--- Given data Enclosed Below ---

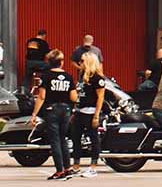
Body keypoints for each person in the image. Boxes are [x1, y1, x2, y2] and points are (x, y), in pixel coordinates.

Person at [29, 49, 77, 180]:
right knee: (63, 139)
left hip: (52, 109)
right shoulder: (69, 76)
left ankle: (59, 170)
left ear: (49, 62)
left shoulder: (46, 76)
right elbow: (74, 97)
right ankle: (68, 168)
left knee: (55, 140)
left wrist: (34, 114)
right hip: (66, 109)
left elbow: (42, 96)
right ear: (62, 62)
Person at [69, 51, 106, 177]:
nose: (80, 63)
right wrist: (75, 110)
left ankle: (93, 167)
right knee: (75, 138)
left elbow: (100, 97)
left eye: (83, 61)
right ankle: (76, 165)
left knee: (93, 139)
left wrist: (96, 115)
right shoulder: (82, 76)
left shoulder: (97, 78)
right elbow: (79, 95)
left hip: (90, 111)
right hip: (80, 111)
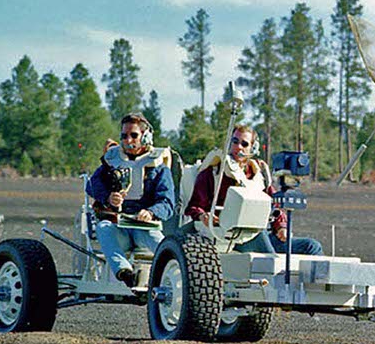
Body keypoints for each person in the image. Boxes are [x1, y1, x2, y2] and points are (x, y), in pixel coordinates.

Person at [185, 125, 322, 255]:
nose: (238, 147)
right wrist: (203, 216)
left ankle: (317, 280)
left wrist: (281, 227)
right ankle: (277, 276)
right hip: (229, 237)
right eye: (235, 141)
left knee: (312, 247)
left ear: (252, 148)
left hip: (262, 234)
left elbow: (275, 206)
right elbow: (195, 206)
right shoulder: (213, 173)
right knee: (267, 251)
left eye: (244, 144)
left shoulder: (258, 176)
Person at [86, 113, 175, 286]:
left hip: (145, 228)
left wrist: (151, 212)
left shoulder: (159, 168)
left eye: (133, 135)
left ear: (146, 136)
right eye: (124, 136)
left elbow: (168, 203)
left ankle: (174, 281)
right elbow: (92, 185)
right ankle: (125, 273)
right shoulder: (112, 161)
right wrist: (108, 197)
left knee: (164, 247)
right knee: (104, 228)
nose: (128, 140)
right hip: (119, 227)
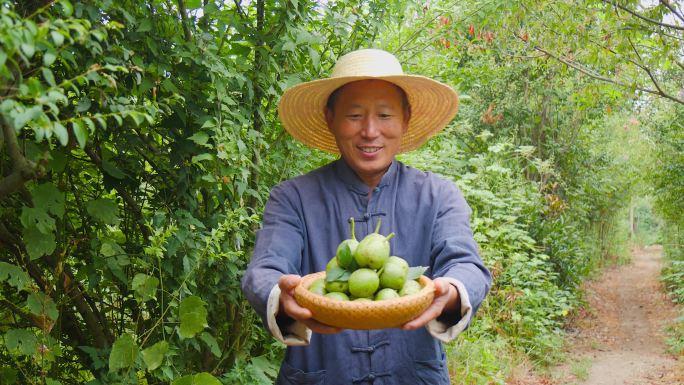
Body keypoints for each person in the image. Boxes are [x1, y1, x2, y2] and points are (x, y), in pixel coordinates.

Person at [241, 48, 492, 385]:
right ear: (330, 119)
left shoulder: (438, 195)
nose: (370, 131)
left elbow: (467, 264)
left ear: (406, 118)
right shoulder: (293, 198)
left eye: (385, 115)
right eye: (354, 115)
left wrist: (453, 291)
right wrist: (279, 296)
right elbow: (265, 270)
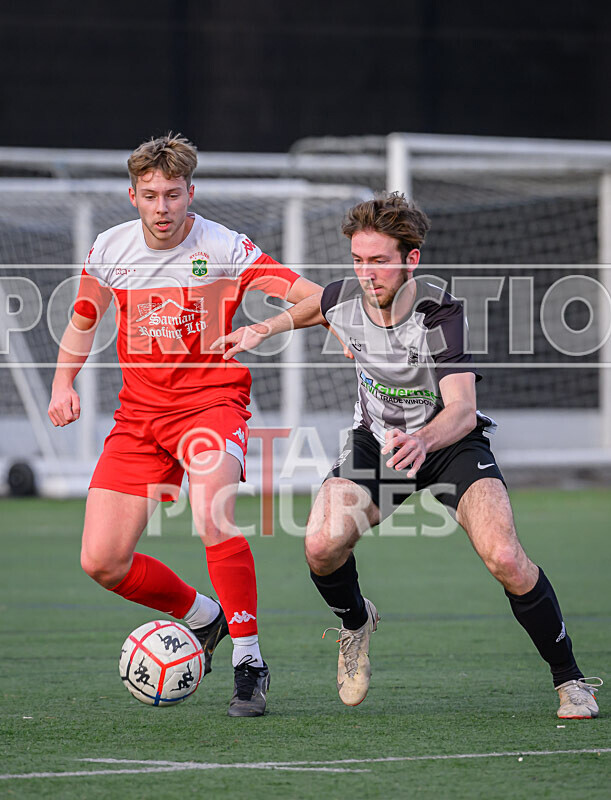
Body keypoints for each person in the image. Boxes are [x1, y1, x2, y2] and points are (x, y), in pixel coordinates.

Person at [213, 192, 602, 719]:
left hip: (447, 444)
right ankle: (356, 624)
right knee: (322, 545)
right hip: (377, 443)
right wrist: (265, 327)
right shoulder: (348, 294)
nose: (366, 274)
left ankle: (571, 680)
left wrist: (423, 441)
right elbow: (318, 303)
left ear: (410, 259)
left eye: (378, 261)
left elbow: (463, 411)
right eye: (357, 260)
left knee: (506, 557)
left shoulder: (438, 312)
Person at [48, 133, 322, 717]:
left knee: (211, 515)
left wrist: (265, 329)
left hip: (210, 406)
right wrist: (62, 382)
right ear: (133, 196)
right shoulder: (109, 249)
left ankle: (249, 659)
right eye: (151, 195)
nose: (163, 207)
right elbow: (83, 316)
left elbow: (315, 299)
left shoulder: (224, 247)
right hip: (139, 418)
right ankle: (205, 616)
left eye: (173, 194)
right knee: (101, 561)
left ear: (190, 193)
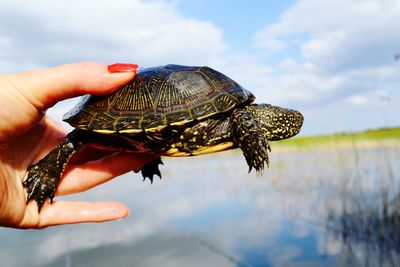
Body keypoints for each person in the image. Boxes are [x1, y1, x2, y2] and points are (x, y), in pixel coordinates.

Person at [0, 62, 156, 229]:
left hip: (148, 140)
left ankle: (150, 157)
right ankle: (45, 171)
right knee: (79, 138)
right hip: (119, 121)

--- End of Enclosed Given data ---

(Assignment): Starting at the line above that holds "right eye: (235, 141)", repeat every line exactly down to and including the line that holds "right shoulder: (348, 294)", then stop. Do not carry over any pictures.

(Answer for the task):
right eye: (235, 141)
left knee: (312, 247)
left ear: (252, 148)
left hip: (262, 234)
left elbow: (275, 206)
right elbow: (195, 206)
right shoulder: (213, 173)
right knee: (267, 251)
left eye: (244, 144)
left shoulder: (258, 176)
Person at [86, 113, 175, 286]:
left hip: (145, 228)
left wrist: (151, 212)
left shoulder: (159, 168)
left eye: (133, 135)
left ear: (146, 136)
right eye: (124, 136)
left elbow: (168, 203)
left ankle: (174, 281)
right elbow: (92, 185)
right ankle: (125, 273)
right shoulder: (112, 161)
right wrist: (108, 197)
left knee: (164, 247)
right knee: (104, 228)
nose: (128, 140)
right hip: (119, 227)
Body keypoints for each person in the image. Boxes are [x1, y1, x2, y2] and points are (x, y), in pixel coordinates.

Person at [241, 48, 492, 385]:
right ear: (330, 119)
left shoulder: (438, 195)
nose: (370, 131)
left elbow: (467, 264)
left ear: (406, 118)
right shoulder: (293, 198)
left eye: (385, 115)
right eye: (354, 115)
left wrist: (453, 291)
right wrist: (279, 296)
right elbow: (265, 270)
Body keypoints for each person in the image. Boxes are [x1, y1, x2, y2] and points are (x, y), in pixel coordinates.

Person at [213, 192, 602, 719]:
left hip: (447, 444)
right ankle: (356, 624)
right knee: (322, 545)
right hip: (377, 443)
right wrist: (265, 327)
right shoulder: (348, 294)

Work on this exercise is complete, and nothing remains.